Camera metadata records:
• • • • • • •
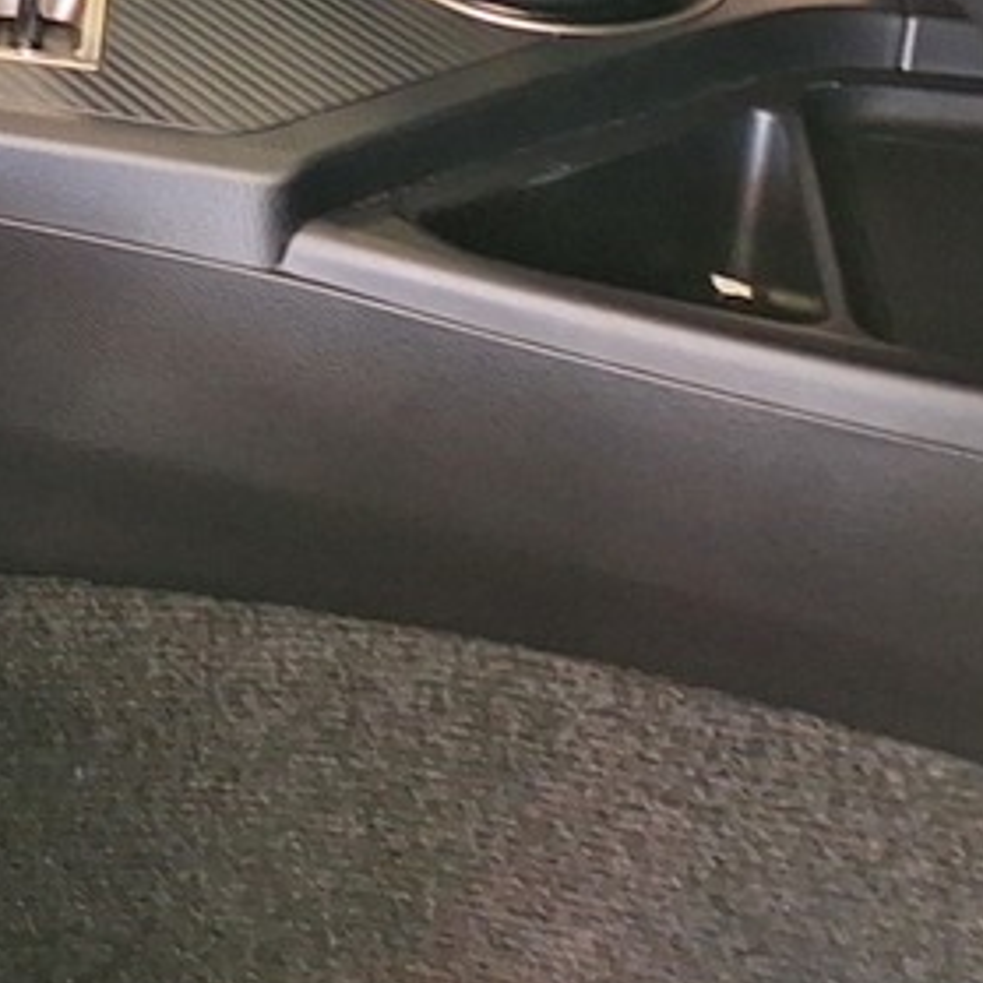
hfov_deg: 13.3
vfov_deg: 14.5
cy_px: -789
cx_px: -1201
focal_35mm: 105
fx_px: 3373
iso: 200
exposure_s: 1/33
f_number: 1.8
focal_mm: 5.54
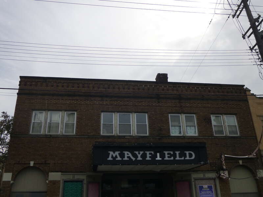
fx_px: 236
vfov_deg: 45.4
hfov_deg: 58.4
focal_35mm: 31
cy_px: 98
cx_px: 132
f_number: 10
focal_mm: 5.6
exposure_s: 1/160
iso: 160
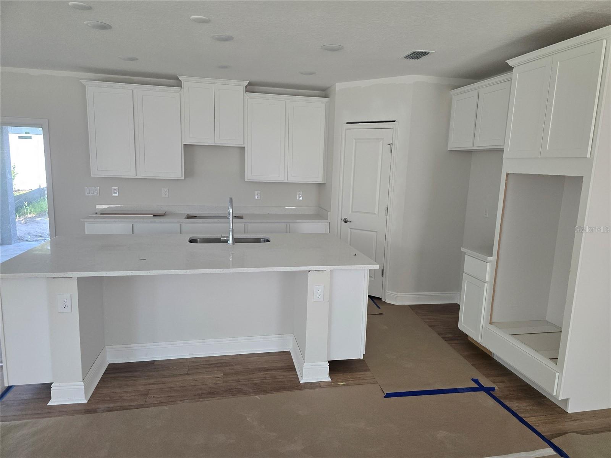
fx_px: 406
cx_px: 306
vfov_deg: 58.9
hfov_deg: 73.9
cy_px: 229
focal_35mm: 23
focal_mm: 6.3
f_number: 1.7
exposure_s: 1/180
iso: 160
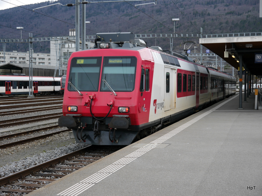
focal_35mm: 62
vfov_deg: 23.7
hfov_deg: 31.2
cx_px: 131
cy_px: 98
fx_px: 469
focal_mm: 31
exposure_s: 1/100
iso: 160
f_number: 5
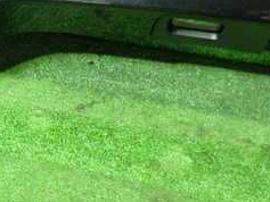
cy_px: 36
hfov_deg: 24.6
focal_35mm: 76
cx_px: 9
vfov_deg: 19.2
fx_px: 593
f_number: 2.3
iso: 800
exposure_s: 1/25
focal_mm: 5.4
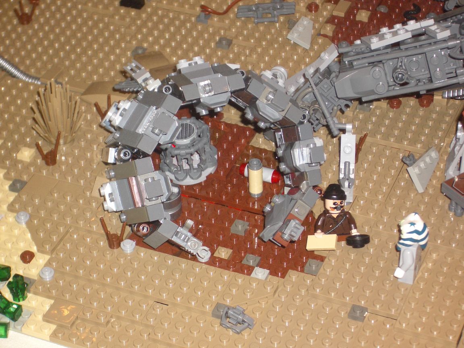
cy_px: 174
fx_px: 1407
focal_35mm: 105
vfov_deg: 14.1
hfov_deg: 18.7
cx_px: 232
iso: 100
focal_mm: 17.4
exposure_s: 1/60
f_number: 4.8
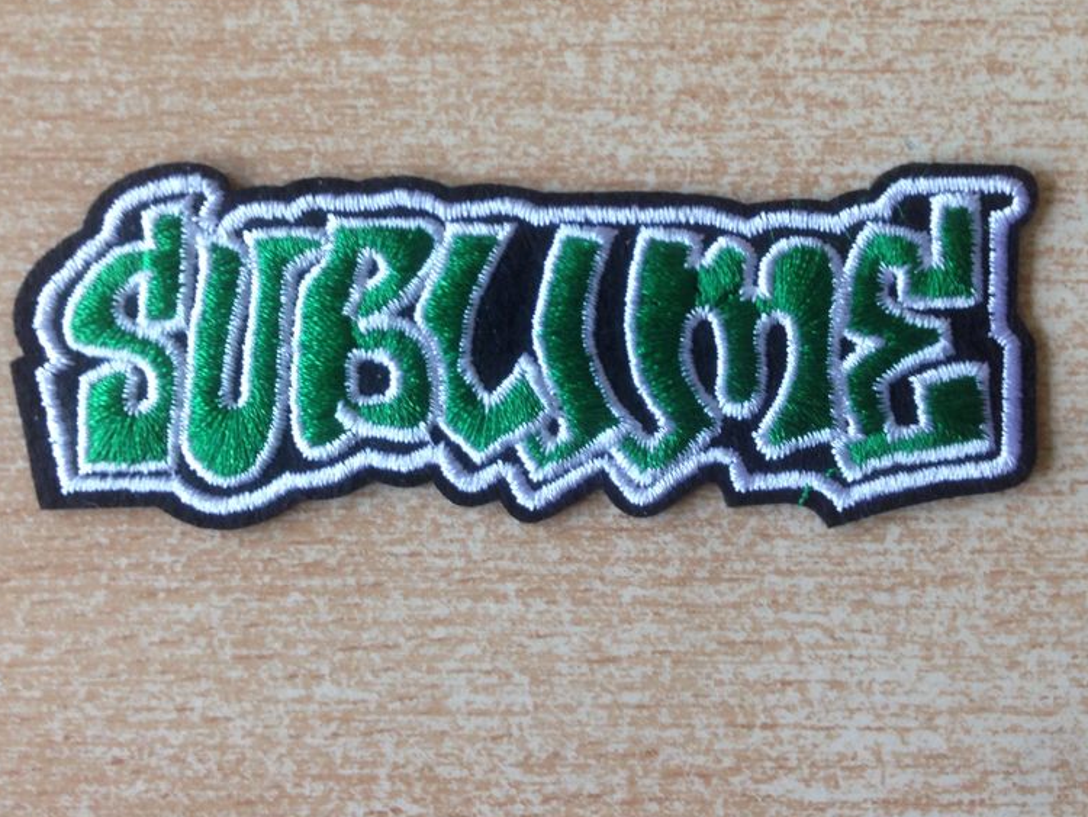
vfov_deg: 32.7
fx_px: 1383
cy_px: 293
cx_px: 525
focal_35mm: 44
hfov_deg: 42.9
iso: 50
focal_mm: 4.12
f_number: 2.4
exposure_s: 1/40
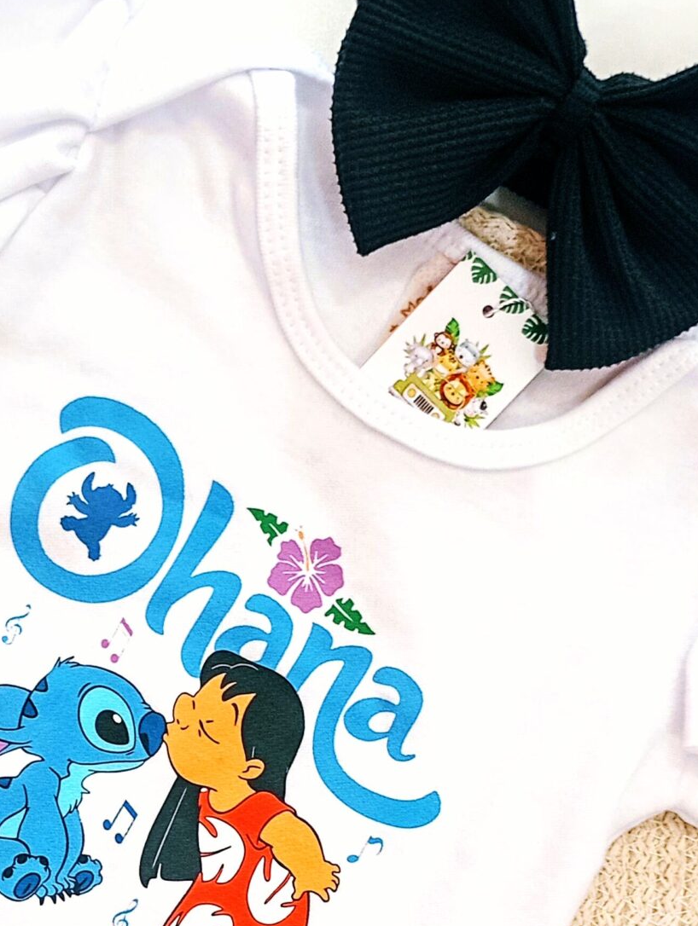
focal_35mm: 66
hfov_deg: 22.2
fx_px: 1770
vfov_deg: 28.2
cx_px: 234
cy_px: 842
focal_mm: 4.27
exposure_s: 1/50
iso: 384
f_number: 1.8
• • • • • • •
[Work required]
Write out every entry above exactly as it stands, minus the pictures.

[Written solution]
hfov_deg: 13.3
vfov_deg: 14.5
cy_px: -789
cx_px: -1201
focal_35mm: 105
fx_px: 3373
iso: 200
exposure_s: 1/33
f_number: 1.8
focal_mm: 5.54
fx_px: 236
vfov_deg: 45.4
hfov_deg: 58.4
focal_35mm: 31
cy_px: 98
cx_px: 132
f_number: 10
focal_mm: 5.6
exposure_s: 1/160
iso: 160
fx_px: 406
cx_px: 306
vfov_deg: 58.9
hfov_deg: 73.9
cy_px: 229
focal_35mm: 23
focal_mm: 6.3
f_number: 1.7
exposure_s: 1/180
iso: 160
focal_35mm: 62
vfov_deg: 23.7
hfov_deg: 31.2
cx_px: 131
cy_px: 98
fx_px: 469
focal_mm: 31
exposure_s: 1/100
iso: 160
f_number: 5
cy_px: 36
hfov_deg: 24.6
focal_35mm: 76
cx_px: 9
vfov_deg: 19.2
fx_px: 593
f_number: 2.3
iso: 800
exposure_s: 1/25
focal_mm: 5.4
cy_px: 174
fx_px: 1407
focal_35mm: 105
vfov_deg: 14.1
hfov_deg: 18.7
cx_px: 232
iso: 100
focal_mm: 17.4
exposure_s: 1/60
f_number: 4.8
vfov_deg: 32.7
fx_px: 1383
cy_px: 293
cx_px: 525
focal_35mm: 44
hfov_deg: 42.9
iso: 50
focal_mm: 4.12
f_number: 2.4
exposure_s: 1/40
focal_35mm: 66
hfov_deg: 22.2
fx_px: 1770
vfov_deg: 28.2
cx_px: 234
cy_px: 842
focal_mm: 4.27
exposure_s: 1/50
iso: 384
f_number: 1.8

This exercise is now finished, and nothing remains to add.